Exercise directions - Copy out every line of text in the rows below word for word, with no changes. Leave the pictures out of your answer.

[Opening Provided information section]

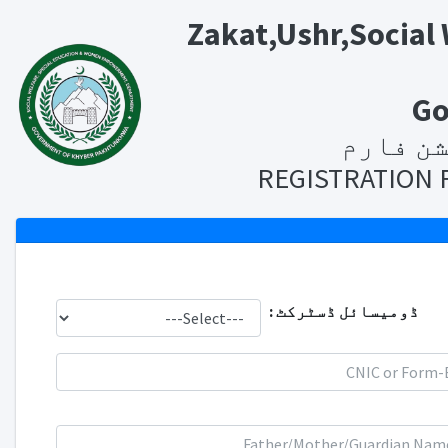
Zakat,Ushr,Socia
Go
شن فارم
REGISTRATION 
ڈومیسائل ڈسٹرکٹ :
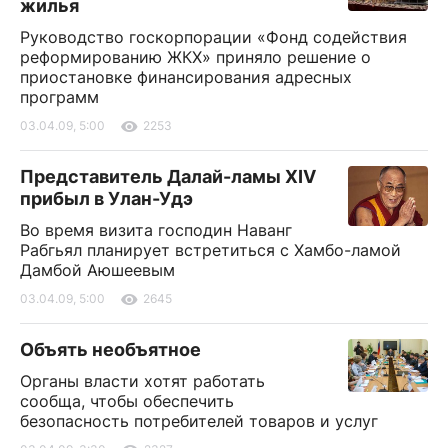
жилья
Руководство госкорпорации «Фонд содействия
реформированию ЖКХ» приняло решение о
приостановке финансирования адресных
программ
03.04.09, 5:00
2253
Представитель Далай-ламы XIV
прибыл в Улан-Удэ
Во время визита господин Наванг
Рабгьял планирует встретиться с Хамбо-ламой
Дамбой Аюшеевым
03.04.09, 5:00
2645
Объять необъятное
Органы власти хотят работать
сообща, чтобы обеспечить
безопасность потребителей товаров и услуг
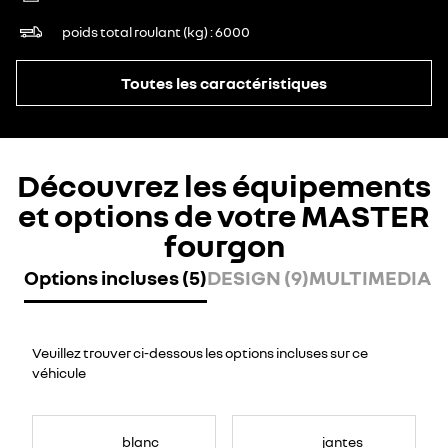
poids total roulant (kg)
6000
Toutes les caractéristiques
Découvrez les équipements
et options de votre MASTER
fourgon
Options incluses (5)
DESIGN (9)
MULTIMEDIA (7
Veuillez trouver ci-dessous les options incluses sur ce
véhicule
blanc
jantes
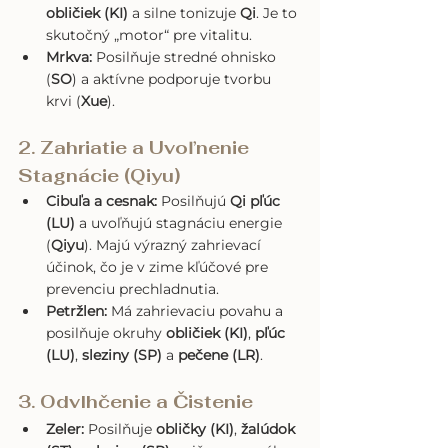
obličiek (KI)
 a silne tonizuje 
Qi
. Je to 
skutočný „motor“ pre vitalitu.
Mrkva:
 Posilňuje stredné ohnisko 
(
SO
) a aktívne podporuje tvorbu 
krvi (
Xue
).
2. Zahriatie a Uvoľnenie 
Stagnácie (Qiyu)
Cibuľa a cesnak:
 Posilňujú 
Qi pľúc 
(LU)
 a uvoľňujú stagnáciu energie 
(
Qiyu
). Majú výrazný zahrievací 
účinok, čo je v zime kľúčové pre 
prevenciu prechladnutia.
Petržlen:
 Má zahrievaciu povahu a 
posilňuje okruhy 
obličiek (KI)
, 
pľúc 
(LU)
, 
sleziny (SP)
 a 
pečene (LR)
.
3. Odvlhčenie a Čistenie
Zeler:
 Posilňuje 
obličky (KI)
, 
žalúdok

[Closing Provided information section]

Finished task -
Zakat,Ushr,Socia
Go
شن فارم
REGISTRATION 
ڈومیسائل ڈسٹرکٹ :
жилья
Руководство госкорпорации «Фонд содействия
реформированию ЖКХ» приняло решение о
приостановке финансирования адресных
программ
03.04.09, 5:00
2253
Представитель Далай-ламы XIV
прибыл в Улан-Удэ
Во время визита господин Наванг
Рабгьял планирует встретиться с Хамбо-ламой
Дамбой Аюшеевым
03.04.09, 5:00
2645
Объять необъятное
Органы власти хотят работать
сообща, чтобы обеспечить
безопасность потребителей товаров и услуг
poids total roulant (kg)
6000
Toutes les caractéristiques
Découvrez les équipements
et options de votre MASTER
fourgon
Options incluses (5)
DESIGN (9)
MULTIMEDIA (7
Veuillez trouver ci-dessous les options incluses sur ce
véhicule
blanc
jantes
obličiek (KI)
 a silne tonizuje 
Qi
. Je to 
skutočný „motor“ pre vitalitu.
Mrkva:
 Posilňuje stredné ohnisko 
(
SO
) a aktívne podporuje tvorbu 
krvi (
Xue
).
2. Zahriatie a Uvoľnenie 
Stagnácie (Qiyu)
Cibuľa a cesnak:
 Posilňujú 
Qi pľúc 
(LU)
 a uvoľňujú stagnáciu energie 
(
Qiyu
). Majú výrazný zahrievací 
účinok, čo je v zime kľúčové pre 
prevenciu prechladnutia.
Petržlen:
 Má zahrievaciu povahu a 
posilňuje okruhy 
obličiek (KI)
, 
pľúc 
(LU)
, 
sleziny (SP)
 a 
pečene (LR)
.
3. Odvlhčenie a Čistenie
Zeler:
 Posilňuje 
obličky (KI)
, 
žalúdok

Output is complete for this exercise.